Biography
Lindsay Reckson is a scholar of post-Reconstruction literature and culture, working at the intersection of American and African-American literary studies, performance studies, media studies, and religion. Before coming to Haverford, Reckson was a Presidential Excellence Postdoctoral Fellow in English at the University of Texas at Austin. She received her Ph.D. in English from Princeton University in 2011, and her B.A. in English and Creative Writing from New York University in 2004.
Research
Reckson is the author of Realist Ecstasy: Religion, Race, and Performance in American Literature (NYU Press 2020), and the editor of American Literature in Transition: 1876-1910 (Cambridge University Press, 2022). A study of the affective life of Jim Crow secularism, Realist Ecstasy demonstrates how the realist imagining of possessed bodies helped construct and naturalize racial difference while excavating the complex, shifting, and dynamic possibilities embedded in ecstatic performance.

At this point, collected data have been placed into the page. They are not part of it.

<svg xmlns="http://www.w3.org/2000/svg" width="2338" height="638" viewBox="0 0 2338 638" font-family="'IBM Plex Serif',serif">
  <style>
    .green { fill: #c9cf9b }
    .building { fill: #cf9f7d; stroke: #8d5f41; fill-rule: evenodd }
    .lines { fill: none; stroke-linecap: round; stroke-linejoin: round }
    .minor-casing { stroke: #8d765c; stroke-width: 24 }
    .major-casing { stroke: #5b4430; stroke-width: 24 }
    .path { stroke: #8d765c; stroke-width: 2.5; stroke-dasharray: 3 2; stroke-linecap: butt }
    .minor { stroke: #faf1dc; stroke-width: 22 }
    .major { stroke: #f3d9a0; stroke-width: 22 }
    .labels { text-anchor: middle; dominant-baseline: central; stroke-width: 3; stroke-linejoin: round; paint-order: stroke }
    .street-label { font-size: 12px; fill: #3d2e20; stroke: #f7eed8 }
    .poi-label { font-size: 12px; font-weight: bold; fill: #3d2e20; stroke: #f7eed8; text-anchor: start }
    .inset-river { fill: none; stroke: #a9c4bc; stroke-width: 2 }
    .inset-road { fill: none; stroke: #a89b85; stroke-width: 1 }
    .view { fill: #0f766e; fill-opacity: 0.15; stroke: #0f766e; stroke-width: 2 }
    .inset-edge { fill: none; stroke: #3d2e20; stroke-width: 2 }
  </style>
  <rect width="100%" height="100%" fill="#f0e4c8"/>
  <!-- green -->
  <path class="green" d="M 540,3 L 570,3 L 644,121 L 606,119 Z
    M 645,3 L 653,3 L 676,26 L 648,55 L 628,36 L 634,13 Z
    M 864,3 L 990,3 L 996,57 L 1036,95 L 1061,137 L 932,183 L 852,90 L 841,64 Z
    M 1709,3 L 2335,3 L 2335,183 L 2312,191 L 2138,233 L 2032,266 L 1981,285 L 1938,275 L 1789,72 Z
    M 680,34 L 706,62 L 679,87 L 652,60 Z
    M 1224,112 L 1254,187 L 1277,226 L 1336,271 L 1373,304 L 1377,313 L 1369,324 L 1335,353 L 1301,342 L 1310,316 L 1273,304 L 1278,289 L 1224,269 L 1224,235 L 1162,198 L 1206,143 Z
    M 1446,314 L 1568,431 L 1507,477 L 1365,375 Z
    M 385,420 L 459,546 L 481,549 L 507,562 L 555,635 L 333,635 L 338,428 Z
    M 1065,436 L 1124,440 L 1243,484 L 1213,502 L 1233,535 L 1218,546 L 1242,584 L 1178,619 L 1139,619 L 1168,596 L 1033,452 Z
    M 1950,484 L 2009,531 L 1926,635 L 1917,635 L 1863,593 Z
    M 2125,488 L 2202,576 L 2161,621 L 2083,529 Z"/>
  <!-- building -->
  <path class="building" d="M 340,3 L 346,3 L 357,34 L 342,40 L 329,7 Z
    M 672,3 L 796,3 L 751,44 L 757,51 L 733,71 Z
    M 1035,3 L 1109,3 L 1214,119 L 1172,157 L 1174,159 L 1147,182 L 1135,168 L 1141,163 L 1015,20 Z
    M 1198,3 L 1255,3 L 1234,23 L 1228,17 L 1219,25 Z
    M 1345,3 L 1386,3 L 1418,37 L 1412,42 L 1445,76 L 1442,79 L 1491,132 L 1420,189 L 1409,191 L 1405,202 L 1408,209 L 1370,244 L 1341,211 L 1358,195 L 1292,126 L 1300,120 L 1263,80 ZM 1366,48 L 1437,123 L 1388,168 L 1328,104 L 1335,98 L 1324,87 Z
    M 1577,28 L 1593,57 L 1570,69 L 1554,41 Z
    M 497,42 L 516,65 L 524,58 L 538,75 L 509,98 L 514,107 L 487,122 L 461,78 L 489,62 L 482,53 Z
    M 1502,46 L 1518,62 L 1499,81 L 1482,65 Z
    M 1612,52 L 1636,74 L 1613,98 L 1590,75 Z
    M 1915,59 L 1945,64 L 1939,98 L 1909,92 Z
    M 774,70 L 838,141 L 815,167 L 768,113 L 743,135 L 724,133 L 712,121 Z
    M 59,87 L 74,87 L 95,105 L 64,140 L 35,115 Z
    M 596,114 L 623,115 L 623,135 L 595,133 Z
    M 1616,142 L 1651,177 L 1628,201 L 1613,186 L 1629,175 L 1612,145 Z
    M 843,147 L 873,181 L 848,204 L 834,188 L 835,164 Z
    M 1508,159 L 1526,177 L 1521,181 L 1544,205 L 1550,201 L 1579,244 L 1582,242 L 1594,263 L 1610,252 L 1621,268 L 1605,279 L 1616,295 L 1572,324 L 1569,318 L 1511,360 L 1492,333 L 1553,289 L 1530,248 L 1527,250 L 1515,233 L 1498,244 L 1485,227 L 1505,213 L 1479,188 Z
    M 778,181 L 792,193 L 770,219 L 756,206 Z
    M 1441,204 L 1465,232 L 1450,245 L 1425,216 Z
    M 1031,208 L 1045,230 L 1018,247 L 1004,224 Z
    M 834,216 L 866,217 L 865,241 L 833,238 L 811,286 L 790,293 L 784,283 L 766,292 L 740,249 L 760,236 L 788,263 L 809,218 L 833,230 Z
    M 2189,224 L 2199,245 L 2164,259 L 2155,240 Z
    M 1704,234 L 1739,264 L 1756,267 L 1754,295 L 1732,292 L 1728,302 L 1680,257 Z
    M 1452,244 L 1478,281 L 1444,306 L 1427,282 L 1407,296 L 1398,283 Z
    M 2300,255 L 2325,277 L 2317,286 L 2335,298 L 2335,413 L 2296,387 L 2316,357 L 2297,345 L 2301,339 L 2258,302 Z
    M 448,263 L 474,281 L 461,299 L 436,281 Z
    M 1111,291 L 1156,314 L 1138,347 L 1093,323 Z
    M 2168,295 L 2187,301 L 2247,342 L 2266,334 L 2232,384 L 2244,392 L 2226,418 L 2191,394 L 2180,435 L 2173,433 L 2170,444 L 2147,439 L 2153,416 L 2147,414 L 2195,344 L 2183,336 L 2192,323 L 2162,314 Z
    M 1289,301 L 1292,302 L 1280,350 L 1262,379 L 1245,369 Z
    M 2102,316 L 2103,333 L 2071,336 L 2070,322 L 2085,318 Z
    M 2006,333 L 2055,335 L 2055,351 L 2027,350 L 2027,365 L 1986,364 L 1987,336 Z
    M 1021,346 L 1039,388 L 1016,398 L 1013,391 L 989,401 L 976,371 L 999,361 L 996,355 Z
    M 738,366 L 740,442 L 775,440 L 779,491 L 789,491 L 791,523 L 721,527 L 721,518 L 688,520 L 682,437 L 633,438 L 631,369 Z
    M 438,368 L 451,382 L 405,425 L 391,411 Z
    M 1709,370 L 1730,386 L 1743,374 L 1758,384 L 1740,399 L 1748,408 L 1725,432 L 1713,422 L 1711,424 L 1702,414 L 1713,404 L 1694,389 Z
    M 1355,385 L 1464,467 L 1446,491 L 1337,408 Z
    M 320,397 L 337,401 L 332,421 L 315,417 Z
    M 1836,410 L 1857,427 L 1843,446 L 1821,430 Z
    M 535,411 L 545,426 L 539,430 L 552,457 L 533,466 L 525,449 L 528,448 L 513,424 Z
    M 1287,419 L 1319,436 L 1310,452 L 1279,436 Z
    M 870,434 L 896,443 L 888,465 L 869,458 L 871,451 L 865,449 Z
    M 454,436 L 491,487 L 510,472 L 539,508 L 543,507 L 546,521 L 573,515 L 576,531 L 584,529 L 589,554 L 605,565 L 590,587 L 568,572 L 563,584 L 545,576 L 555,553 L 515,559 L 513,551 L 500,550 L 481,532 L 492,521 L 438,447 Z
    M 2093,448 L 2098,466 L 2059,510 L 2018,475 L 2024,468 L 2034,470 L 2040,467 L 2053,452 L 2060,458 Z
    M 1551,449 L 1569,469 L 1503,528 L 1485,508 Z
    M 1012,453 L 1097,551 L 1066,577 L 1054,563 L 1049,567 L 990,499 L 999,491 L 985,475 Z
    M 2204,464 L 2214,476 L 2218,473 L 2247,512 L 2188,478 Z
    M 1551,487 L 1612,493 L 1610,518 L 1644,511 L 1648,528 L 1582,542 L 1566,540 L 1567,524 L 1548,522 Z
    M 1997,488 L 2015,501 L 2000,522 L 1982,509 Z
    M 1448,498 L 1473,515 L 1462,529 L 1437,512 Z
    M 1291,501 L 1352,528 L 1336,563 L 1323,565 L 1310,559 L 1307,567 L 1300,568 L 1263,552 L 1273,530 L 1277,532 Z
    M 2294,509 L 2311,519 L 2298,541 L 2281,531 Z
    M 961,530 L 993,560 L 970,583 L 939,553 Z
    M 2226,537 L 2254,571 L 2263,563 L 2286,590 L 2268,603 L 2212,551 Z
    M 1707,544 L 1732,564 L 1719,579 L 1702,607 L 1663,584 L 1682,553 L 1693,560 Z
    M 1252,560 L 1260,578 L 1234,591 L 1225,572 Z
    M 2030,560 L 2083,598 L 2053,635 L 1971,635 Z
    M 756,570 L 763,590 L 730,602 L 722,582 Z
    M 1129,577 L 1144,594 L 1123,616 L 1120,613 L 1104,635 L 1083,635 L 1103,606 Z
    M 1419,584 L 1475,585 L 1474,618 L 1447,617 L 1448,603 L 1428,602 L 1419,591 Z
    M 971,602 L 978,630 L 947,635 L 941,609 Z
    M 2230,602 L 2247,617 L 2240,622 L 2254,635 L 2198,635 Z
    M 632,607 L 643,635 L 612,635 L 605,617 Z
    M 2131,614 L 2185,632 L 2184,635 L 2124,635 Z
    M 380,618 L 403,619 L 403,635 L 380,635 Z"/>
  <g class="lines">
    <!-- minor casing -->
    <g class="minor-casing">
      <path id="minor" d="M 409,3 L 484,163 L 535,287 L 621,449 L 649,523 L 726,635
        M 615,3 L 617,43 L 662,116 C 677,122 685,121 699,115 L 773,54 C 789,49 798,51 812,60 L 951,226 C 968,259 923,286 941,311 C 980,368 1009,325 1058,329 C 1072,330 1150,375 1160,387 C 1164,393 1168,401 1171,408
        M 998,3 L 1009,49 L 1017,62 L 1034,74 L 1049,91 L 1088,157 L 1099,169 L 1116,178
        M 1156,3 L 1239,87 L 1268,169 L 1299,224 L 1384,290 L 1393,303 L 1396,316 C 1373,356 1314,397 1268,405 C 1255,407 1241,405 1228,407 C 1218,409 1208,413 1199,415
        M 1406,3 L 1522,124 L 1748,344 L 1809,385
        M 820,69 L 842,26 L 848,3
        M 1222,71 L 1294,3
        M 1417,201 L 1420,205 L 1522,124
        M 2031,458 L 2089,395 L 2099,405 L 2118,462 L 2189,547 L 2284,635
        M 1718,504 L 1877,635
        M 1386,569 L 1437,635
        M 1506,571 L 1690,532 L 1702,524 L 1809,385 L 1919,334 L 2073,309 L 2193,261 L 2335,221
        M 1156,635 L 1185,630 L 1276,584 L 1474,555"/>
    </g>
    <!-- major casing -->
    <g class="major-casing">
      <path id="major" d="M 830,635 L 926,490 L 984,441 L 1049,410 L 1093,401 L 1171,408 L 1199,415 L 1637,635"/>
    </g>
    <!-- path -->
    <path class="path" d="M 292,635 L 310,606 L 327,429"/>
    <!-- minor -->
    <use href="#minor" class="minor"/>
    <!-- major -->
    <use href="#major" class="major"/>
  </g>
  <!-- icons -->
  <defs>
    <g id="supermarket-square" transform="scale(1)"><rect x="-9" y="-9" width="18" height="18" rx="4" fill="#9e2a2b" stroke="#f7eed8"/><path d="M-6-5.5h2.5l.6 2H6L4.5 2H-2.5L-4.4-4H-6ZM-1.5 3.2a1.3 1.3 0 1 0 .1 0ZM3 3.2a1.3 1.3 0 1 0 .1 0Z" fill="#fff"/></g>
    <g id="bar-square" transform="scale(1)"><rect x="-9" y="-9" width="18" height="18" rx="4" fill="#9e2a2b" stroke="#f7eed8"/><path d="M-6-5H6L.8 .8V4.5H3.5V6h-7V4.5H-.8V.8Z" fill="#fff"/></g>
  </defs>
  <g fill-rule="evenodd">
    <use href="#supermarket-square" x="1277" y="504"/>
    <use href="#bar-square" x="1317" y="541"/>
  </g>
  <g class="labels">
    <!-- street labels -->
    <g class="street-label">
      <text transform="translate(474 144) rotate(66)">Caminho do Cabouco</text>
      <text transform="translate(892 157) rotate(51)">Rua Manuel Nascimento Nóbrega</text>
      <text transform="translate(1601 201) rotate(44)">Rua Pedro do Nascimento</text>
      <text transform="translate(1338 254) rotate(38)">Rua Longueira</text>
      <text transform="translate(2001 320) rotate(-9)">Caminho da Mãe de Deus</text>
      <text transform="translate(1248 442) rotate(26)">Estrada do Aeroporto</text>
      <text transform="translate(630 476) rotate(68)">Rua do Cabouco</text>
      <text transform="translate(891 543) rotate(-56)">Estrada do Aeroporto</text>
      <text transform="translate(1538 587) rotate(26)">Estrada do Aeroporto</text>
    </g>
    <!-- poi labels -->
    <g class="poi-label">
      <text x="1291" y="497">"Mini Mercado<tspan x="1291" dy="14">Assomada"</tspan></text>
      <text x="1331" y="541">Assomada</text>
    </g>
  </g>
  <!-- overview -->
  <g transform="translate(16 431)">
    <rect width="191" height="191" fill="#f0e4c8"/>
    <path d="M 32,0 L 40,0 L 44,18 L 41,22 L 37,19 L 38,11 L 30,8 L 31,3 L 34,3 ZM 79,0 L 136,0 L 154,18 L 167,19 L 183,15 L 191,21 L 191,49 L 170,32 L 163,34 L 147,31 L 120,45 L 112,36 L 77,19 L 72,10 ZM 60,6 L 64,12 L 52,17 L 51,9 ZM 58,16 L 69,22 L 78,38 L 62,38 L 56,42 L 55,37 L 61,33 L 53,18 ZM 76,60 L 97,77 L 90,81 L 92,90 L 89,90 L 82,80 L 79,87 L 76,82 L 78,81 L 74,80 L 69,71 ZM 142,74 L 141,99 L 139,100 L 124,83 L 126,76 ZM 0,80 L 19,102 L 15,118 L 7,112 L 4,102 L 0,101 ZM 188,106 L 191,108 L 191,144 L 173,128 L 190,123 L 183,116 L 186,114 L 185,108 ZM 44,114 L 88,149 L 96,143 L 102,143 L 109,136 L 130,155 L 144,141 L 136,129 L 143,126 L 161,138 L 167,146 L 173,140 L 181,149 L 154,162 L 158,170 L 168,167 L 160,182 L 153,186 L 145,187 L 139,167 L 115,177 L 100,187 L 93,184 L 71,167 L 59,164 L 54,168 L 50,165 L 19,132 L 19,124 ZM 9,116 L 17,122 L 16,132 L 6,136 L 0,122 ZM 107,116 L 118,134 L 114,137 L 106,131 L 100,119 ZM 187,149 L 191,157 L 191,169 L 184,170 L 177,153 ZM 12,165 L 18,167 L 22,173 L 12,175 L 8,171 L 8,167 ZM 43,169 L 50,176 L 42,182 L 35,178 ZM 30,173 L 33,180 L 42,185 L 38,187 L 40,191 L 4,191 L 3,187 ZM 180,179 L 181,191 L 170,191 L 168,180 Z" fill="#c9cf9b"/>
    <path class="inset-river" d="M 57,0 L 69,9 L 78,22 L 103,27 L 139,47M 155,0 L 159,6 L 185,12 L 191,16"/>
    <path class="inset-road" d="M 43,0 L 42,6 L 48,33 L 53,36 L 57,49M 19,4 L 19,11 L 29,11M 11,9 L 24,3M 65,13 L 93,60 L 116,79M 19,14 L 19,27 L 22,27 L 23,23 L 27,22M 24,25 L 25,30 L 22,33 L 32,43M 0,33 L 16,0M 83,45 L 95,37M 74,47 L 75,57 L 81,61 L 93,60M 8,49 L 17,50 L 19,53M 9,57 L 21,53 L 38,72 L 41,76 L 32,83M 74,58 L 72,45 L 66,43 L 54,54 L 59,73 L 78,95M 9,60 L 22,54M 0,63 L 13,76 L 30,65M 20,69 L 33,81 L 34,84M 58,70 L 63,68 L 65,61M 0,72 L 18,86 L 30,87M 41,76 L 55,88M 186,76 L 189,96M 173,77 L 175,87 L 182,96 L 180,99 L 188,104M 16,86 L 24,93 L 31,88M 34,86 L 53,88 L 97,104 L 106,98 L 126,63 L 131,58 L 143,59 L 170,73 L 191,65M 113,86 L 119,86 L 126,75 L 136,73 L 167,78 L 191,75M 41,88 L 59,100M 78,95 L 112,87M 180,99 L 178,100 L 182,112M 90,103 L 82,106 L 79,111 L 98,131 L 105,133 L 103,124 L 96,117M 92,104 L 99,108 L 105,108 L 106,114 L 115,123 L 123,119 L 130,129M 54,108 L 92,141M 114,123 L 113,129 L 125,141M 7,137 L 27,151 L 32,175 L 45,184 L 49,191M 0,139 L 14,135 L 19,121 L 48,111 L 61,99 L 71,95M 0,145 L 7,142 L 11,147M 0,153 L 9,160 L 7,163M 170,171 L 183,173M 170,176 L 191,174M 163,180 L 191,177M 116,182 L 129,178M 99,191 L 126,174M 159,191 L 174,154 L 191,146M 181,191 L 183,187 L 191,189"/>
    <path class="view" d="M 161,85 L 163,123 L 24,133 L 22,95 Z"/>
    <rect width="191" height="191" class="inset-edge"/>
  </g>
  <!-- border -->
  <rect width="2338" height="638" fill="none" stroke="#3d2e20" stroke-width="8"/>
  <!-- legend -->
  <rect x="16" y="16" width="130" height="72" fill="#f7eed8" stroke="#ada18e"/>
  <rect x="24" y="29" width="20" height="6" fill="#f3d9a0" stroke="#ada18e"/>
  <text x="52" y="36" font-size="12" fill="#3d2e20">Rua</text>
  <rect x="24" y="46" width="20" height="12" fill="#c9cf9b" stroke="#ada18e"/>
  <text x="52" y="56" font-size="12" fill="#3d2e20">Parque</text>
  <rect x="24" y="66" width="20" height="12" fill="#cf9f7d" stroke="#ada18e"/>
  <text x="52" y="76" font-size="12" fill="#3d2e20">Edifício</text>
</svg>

Her current book project, Notes on Gesture, is a series of essays exploring how minimal or routine gestures become sites of ethical inquiry in times of attenuated political possibility. Her essays have appeared in American Literature, Arizona Quarterly, American Religious Liberalism (ed. Schmidt and Promey), the Los Angeles Review of Books, Avidly, Material and Visual Cultures of Religion, The Pocket Instructor: Literature, and Keywords for American Cultural Studies. She received a 2016-2017 ACLS Fellowship for Realist Ecstasy, and was the winner of the 2020 Lindback Award for Distinguished Teaching.